Quali soggetti del processo affascinano di più gli scrittori?

"L'imputato, innanzitutto. La vittima invece svanisce, anche il reato resta quasi sempre sullo sfondo, e tutto si gioca nella dialettica tra accusato ed accusatore. A colpire è il ruolo secondario, quasi marginale, che viene riservato al giudice. Il giudice nei romanzi è una entità astratta, neutra, sbiadita. A volte non conosciamo neanche il suo nome, anche se è a lui che tocca la decisione finale. Ma devo dire che anche in questo la letteratura non è infedele alla realtà. Anche noi in aula tendiamo a rimuovere la persona del magistrato, a non associare alla toga una persona in carne ed ossa. A volte è un meccanismo di autodifesa. Io, per esempio, i nomi dei giudici che hanno assolto Alberto Stasi me li ricordo perfettamente. I nomi di quelli che lo hanno condannato ingiustamente invece tendo a cancellarli".

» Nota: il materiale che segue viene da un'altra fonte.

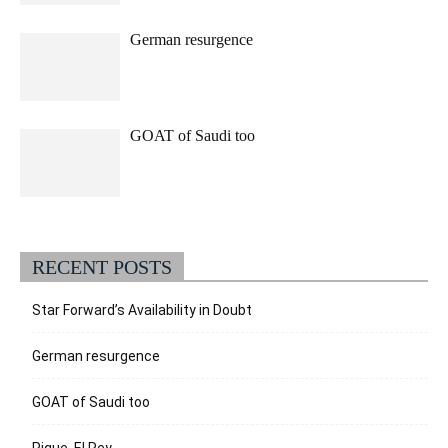
German resurgence
GOAT of Saudi too
RECENT POSTS
Star Forward’s Availability in Doubt
German resurgence
GOAT of Saudi too
Pique, El Rey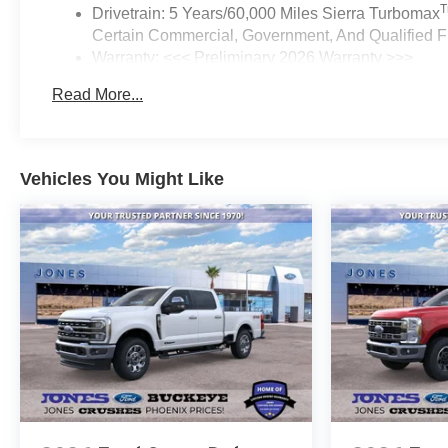
Drivetrain: 5 Years/60,000 Miles Sierra Turbomax
Certain Commercial, Government, And Qualified Fl
Warranty: <<< Preliminary 2026 Warranty >>>
Basic: 3 Years/36,000 Miles
Read More...
Maintenance: First Visit: 12 Months/12,000 Miles
Vehicles You Might Like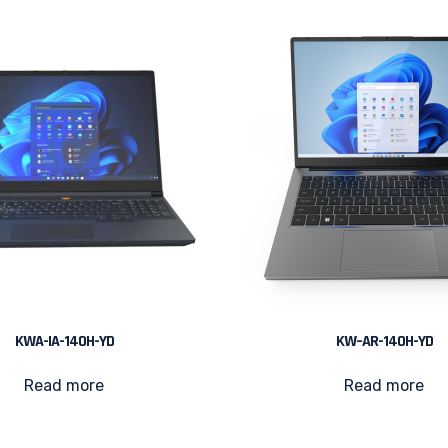
KWA-IA-140H-YD
KW–AR-140H-YD
Read more
Read more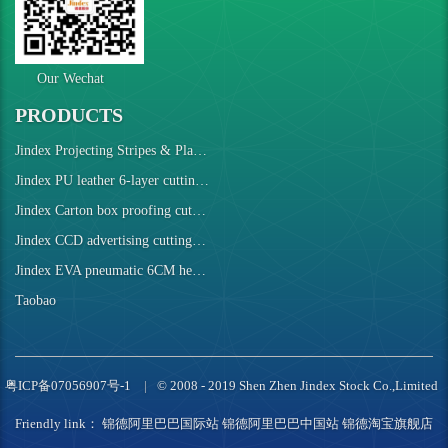
Our Wechat
PRODUCTS
Jindex Projecting Stripes & Plaids Cutting Machine
Jindex PU leather 6-layer cutting robot
Jindex Carton box proofing cutting machine
Jindex CCD advertising cutting machine
Jindex EVA pneumatic 6CM height cutting machine
Taobao
粤ICP备07056907号-1
© 2008 - 2019 Shen Zhen Jindex Stock Co.,Limited
Friendly link：
锦德阿里巴巴国际站
锦德阿里巴巴中国站
锦德淘宝旗舰店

Raramente il processo esce bene dalle pagine dei libri, il sapore o almeno l'odore dell'ingiustizia sono sempre in agguato.

"Ma sì, basti pensare al Conte di Montecristo. E questo è un grande merito della letteratura, ricordarci in continuazione che al termine del processo non ci verrà offerta una verità metafisica ma una verità relativa, pronta a venire smentita da conquiste successive di ogni tipo. Una volta si ammettevano come prove le confessioni ottenute tramite tortura, oggi fortunatamente non è più così.

Però ci adagiamo su altre certezze. La prova del Dna fino a poco fa era considerata inattaccabile, oggi il processo a Bossetti ci dice che può venire messa in discussione. Nessuno strumento, per quanto affinato, porta a verità assolute".